Implementation Concepts and Terms

• Relocation records: entries in object files indicating which addresses must be adjusted by the linker and how to compute the new values.
• Symbol table: data structure listing symbols defined and referenced in object files, along with their attributes (local/global, section, value).
• Position-independent code (PIC): code that can execute correctly regardless of its absolute address, used for shared libraries to allow loading at arbitrary addresses without modification of the code bytes.
• Global Offset Table (GOT) and Procedure Linkage Table (PLT): tables used by dynamic linkers to resolve addresses of global variables and function calls at run time (common in ELF-based systems).
• Runtime linker/loader: system component (for example ld.so on many Unix-like systems) that loads an executable and its shared libraries, performs necessary relocations, and resolves dynamic symbols.

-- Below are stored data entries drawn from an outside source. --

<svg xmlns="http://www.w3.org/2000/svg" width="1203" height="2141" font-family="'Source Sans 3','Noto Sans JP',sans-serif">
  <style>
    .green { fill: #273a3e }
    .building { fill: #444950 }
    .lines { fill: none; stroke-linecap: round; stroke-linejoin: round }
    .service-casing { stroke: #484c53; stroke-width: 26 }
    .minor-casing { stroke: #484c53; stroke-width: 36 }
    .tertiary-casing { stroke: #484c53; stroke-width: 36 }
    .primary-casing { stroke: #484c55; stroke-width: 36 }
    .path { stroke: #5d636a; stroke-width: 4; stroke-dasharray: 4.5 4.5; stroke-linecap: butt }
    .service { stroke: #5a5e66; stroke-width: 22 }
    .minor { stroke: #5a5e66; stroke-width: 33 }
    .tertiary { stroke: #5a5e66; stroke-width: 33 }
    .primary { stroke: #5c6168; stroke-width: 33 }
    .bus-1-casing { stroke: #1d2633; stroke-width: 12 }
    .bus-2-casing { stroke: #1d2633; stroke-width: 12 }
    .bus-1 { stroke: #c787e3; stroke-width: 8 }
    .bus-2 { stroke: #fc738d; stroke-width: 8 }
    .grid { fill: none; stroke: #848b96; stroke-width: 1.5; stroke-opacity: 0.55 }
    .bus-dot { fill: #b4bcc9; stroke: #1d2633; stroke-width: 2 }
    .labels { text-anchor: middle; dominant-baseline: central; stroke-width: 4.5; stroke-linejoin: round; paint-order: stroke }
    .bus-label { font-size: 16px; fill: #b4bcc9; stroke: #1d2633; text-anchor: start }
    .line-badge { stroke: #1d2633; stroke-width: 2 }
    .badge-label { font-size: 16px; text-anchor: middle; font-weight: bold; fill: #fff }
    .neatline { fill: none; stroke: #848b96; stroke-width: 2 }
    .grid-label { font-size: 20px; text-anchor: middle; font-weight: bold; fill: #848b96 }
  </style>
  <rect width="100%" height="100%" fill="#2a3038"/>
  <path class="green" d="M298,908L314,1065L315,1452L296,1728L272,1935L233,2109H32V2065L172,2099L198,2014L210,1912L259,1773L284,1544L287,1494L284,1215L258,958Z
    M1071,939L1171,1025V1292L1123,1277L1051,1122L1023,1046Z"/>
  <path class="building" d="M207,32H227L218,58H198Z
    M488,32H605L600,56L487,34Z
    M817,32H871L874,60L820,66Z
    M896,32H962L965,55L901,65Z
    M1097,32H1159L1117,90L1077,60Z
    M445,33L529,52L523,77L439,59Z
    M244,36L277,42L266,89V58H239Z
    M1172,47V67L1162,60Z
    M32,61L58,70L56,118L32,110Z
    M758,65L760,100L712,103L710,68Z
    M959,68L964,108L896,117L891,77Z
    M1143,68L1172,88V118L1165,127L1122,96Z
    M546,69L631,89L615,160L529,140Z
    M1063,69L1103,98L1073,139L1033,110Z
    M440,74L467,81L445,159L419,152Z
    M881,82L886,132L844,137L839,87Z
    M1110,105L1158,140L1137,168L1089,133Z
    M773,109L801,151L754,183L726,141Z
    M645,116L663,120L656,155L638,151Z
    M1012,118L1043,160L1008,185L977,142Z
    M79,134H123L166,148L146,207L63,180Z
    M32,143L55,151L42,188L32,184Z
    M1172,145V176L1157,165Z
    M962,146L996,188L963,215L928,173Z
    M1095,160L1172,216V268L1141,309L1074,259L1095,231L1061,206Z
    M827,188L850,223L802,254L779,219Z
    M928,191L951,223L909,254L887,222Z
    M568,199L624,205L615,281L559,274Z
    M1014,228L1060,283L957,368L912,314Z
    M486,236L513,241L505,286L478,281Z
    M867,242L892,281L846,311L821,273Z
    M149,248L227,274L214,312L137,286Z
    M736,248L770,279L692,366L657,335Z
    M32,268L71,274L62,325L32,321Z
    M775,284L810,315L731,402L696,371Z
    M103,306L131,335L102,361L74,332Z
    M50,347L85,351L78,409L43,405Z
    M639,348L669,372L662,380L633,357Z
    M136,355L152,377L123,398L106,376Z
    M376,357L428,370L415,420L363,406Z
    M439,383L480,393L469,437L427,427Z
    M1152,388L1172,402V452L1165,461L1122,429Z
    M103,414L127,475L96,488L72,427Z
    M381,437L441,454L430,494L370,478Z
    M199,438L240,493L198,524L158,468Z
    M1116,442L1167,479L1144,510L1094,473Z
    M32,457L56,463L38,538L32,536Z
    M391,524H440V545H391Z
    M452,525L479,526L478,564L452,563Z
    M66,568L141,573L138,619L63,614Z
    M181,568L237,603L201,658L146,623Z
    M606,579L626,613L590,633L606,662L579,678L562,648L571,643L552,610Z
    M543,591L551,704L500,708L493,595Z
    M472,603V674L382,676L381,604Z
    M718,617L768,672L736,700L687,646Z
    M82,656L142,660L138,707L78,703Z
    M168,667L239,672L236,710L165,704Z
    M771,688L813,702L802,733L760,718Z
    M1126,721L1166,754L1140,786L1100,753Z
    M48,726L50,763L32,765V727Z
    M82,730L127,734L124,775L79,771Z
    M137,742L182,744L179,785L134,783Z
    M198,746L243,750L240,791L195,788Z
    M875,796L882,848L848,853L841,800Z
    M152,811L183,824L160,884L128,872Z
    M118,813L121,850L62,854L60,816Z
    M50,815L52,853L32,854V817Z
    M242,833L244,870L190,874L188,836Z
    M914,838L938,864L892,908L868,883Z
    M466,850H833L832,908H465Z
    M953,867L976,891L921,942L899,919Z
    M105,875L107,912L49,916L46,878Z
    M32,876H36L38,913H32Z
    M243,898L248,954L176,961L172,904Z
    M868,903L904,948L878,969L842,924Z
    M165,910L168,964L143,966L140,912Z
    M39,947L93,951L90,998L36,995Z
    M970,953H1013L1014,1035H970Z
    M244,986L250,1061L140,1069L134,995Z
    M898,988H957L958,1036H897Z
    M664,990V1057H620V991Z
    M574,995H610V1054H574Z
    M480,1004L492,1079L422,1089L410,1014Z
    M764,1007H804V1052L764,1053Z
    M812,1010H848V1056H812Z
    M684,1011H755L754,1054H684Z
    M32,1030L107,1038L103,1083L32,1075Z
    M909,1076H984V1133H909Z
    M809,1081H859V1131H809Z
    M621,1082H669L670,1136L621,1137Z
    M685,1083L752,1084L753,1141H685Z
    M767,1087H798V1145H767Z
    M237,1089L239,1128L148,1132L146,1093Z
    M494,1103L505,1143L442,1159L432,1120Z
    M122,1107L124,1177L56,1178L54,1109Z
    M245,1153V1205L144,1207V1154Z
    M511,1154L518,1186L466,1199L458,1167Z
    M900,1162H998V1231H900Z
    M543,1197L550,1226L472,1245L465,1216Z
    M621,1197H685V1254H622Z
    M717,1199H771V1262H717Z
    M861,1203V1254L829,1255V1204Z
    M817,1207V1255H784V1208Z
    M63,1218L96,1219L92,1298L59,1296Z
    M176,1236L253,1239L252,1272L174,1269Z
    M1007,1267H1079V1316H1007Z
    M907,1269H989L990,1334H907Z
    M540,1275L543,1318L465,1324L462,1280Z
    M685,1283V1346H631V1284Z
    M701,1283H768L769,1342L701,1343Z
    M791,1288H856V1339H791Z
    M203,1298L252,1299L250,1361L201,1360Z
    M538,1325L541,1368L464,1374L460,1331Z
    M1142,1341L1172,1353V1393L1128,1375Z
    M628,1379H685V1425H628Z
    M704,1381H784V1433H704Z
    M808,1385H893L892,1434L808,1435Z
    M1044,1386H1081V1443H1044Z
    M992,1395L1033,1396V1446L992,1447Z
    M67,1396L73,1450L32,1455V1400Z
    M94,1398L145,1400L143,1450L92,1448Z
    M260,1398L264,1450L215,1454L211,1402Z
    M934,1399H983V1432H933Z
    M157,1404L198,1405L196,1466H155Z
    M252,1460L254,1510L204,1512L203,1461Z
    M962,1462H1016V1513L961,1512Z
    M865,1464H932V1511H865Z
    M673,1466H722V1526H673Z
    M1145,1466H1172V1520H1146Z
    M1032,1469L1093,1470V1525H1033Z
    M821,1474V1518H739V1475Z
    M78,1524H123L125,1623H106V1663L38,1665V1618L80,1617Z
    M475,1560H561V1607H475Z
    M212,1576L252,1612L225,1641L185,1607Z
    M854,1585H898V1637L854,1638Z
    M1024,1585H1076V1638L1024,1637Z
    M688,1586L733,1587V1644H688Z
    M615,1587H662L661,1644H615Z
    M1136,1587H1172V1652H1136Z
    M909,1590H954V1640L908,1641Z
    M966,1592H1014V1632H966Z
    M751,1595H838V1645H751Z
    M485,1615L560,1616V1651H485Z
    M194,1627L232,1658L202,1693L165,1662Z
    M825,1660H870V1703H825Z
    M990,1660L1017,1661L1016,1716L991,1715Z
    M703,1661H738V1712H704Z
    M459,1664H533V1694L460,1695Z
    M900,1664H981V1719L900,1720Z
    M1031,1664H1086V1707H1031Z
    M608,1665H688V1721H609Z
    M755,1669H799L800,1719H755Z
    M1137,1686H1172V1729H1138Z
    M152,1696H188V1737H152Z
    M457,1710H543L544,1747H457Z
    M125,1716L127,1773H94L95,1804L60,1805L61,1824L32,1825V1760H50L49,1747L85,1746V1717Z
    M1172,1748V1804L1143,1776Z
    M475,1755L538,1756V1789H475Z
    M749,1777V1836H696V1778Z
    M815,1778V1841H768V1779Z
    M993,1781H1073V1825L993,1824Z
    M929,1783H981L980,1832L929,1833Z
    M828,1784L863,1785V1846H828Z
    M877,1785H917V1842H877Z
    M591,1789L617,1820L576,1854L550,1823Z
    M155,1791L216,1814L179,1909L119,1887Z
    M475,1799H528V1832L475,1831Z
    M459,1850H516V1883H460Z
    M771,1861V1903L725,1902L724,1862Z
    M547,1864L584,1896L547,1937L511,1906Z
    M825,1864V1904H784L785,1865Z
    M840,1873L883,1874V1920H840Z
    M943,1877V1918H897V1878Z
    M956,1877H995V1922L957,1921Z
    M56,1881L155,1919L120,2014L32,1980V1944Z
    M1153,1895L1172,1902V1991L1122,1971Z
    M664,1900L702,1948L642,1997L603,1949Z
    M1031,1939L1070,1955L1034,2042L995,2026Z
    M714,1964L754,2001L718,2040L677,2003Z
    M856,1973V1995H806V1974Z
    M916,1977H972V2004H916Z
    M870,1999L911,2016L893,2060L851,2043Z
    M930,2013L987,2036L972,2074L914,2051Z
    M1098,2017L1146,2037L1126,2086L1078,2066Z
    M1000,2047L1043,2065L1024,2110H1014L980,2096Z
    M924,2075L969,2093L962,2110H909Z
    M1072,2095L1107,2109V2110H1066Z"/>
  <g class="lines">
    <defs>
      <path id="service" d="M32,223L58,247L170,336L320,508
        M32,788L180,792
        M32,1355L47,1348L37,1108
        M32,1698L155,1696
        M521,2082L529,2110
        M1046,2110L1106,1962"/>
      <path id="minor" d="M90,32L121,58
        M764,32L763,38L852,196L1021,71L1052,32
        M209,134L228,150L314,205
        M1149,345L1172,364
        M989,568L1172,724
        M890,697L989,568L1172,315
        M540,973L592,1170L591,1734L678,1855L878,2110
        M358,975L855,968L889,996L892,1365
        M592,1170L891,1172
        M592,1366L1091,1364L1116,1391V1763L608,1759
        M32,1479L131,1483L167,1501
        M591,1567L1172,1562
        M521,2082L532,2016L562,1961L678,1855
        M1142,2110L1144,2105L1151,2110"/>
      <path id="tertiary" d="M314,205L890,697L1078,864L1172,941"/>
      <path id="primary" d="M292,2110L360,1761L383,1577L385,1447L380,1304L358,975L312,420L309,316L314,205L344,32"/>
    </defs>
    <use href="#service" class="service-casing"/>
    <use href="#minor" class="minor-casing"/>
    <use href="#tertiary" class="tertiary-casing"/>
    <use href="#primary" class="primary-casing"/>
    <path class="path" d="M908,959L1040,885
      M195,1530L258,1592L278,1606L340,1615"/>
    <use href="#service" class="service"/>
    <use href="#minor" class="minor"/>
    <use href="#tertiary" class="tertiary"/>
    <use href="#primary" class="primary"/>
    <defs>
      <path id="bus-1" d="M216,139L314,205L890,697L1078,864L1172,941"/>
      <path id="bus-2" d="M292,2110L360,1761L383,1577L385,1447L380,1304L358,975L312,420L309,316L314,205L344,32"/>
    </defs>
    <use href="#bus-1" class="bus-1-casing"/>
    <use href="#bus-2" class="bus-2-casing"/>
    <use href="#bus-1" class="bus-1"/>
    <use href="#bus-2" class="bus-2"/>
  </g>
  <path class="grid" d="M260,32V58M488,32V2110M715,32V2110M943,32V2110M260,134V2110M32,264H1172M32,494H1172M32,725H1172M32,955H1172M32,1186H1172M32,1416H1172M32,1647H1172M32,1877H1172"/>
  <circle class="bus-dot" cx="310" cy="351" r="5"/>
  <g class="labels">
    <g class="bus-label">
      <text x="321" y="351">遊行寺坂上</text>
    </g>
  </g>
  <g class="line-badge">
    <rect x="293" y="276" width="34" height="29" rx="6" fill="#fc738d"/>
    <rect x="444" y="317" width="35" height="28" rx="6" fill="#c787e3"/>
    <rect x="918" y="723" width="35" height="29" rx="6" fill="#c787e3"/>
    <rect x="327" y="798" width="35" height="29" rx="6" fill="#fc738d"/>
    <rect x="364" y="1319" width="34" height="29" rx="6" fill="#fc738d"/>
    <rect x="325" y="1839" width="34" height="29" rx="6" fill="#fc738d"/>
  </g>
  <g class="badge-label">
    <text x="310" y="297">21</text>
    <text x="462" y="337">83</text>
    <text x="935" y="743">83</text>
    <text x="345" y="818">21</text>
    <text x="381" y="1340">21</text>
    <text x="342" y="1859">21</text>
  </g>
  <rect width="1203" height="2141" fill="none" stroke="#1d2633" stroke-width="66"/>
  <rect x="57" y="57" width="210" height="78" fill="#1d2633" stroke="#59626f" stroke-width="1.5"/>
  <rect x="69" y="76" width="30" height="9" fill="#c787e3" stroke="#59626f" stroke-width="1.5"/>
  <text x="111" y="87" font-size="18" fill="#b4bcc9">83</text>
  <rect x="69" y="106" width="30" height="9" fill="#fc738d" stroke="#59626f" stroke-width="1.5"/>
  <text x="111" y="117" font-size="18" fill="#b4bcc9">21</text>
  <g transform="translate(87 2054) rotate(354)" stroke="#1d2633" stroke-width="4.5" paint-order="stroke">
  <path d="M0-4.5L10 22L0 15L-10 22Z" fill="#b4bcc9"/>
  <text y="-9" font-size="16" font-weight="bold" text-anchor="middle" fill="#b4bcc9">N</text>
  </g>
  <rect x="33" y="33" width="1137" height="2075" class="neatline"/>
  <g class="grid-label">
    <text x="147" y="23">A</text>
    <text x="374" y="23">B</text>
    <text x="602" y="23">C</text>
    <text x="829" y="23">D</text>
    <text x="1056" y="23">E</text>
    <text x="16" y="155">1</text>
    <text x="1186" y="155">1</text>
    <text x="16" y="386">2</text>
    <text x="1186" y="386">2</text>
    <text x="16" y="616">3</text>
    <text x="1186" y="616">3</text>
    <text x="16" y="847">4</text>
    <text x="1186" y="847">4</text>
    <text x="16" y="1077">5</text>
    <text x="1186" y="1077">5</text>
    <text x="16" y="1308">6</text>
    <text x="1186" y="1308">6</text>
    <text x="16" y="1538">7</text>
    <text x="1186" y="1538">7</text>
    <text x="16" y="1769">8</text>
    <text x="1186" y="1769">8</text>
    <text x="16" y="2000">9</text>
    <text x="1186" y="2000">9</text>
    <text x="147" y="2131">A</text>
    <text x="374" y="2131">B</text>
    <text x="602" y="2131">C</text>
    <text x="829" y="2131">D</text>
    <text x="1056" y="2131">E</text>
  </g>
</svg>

Practical Notes for Students

• Understanding linking is important for debugging "undefined reference" errors during build, and for resolving runtime library dependency problems.
• Use compiler/linker driver options to control static or dynamic linking; for example, compilers can pass flags to the linker to link statically or to specify additional library search paths.
• When building shared libraries, enable position-independent code (for example using compiler flags such as -fPIC on many compilers) to ensure safe loading at arbitrary addresses.
• Be aware of symbol visibility and name mangling rules (especially in languages like C++), since these affect symbol resolution during linking.

Conclusion

The linker is a vital component of the build toolchain. It performs symbol resolution, relocation, and section combination, and it decides whether to include library code directly (static linking) or to record references for the runtime linker (dynamic linking). Static linking produces self-contained executables but increases size, while dynamic linking enables code sharing, smaller binaries, and easier updates at the cost of runtime dependencies and additional complexity. Knowledge of how linkers work helps in producing efficient, correct, and portable programs.